ヤクルトをどげんかせんといかん!
新任の高津臣吾投手コーチ(44)が7日、愛媛・松山での秋季キャンプに初合流。人柄と面白トークで人気を博した現役時代さながらの「高津流コミュニケーション」で選手の心をグッとつかんだ。
過度の緊張感で張り詰めるブルペンの空気を新任コーチが変えた。硬い表情で投球練習する宮崎出身の赤川に「頑張れって宮崎弁で何?」と声を掛けた。きょとんとする赤川。周囲の「東国原さんのあれじゃないの?」との合いの手に「どげんかせんといかん、ですかね?」とつぶやいた。ちょっとずれた問答に、ブルペンが和んだ。「気を使い合うようでは100%の力は出せない。各地方の言葉を集めてコミュニケーションを取っていこうかな。それは冗談」と笑顔で方言トークの意図を説明。赤川も「人見知りなのでありがたかったです」と感謝した。

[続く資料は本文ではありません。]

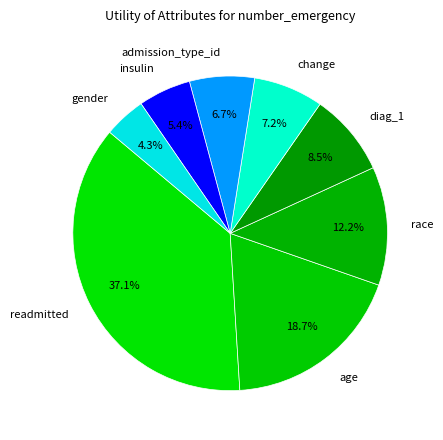

How many segments does this pie chart have?

8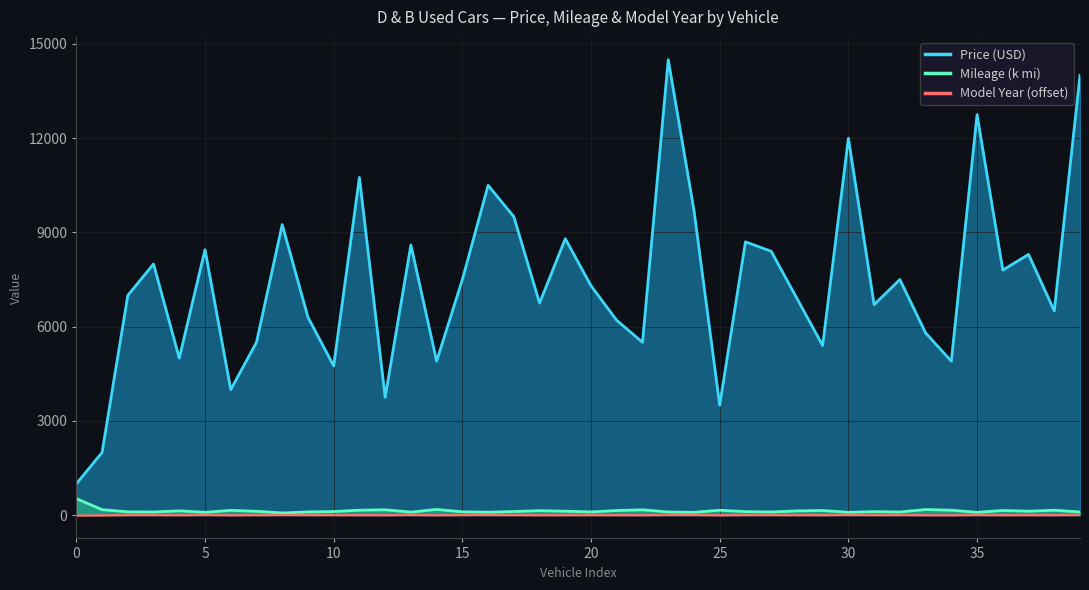

The value of Avg Mileage at 22356 is 109.9. True or false?

True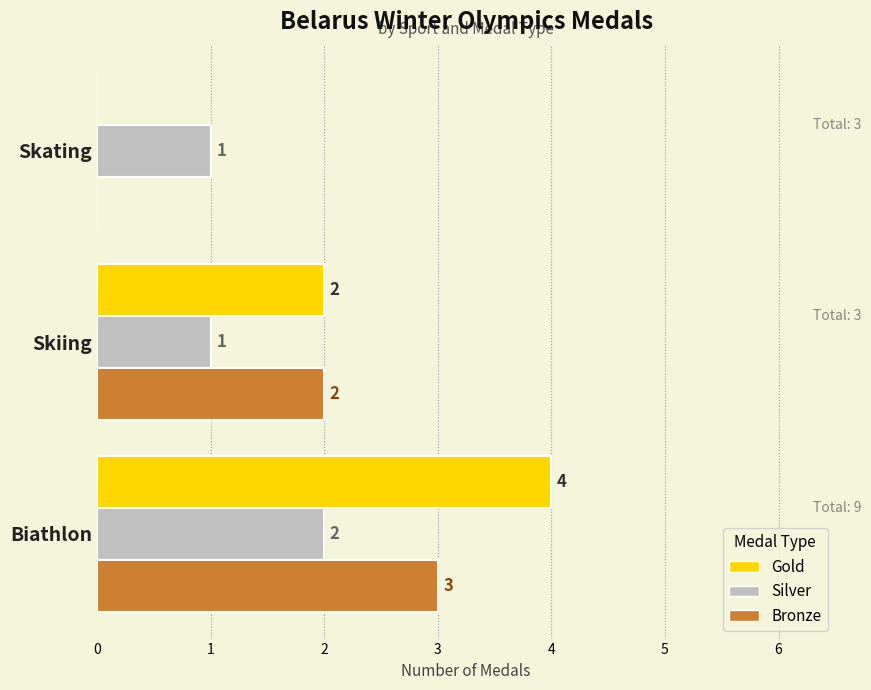

Which series has the largest total across all categories?

Gold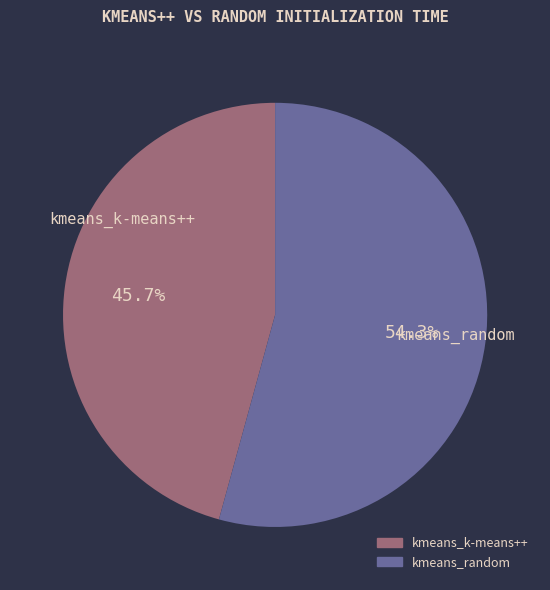

What is the largest slice in the pie chart?

kmeans_random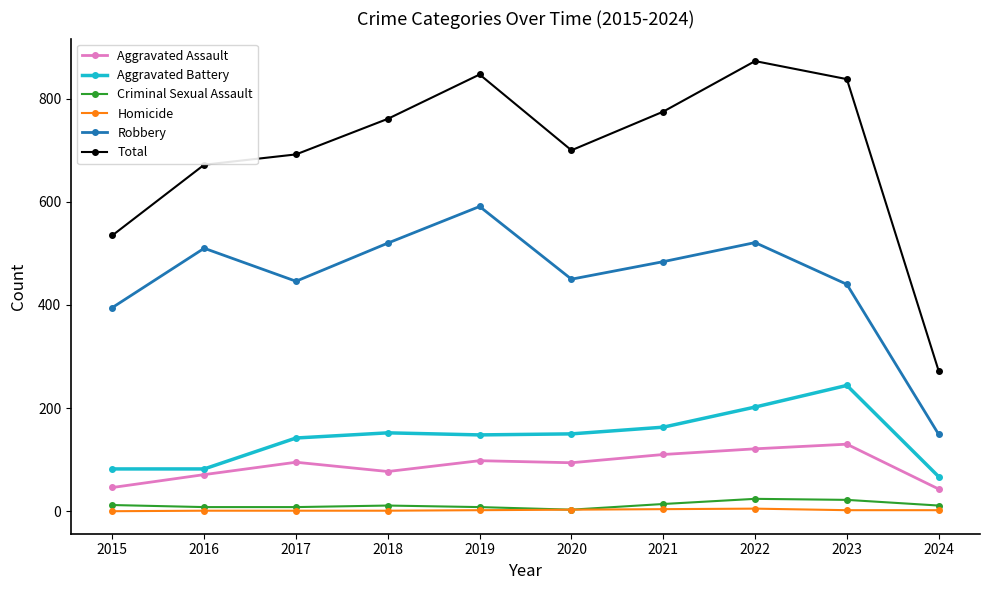

True or false: Criminal Sexual Assault has more than 1 points higher than both neighbors.

True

黄金時代を取り戻す決意を新たにした。真剣な表情でアップする後輩たちの姿に感心する一方「真面目だなあ」とも感じた。「当時はにぎやかに練習していた。野球はしんどいことが多いですが、メリハリを持って、明るく楽しく強いスワローズに戻っていければと思います」。夜には投手陣との個人面談にも加わった。最下位ヤクルトに、明るさと情熱を併せ持つ新風が吹き込んだ。【浜本卓也】
◆かけ声を方言で言えば
この日ブルペン入りした他投手なら和歌山出身の山本哲なら「いこら!(行こうぜ!、の意味)」。北九州市出身の木谷なら「やるばい!(やるぞ!)」で、兵庫出身の古野と徳山ならば「やったるで!」。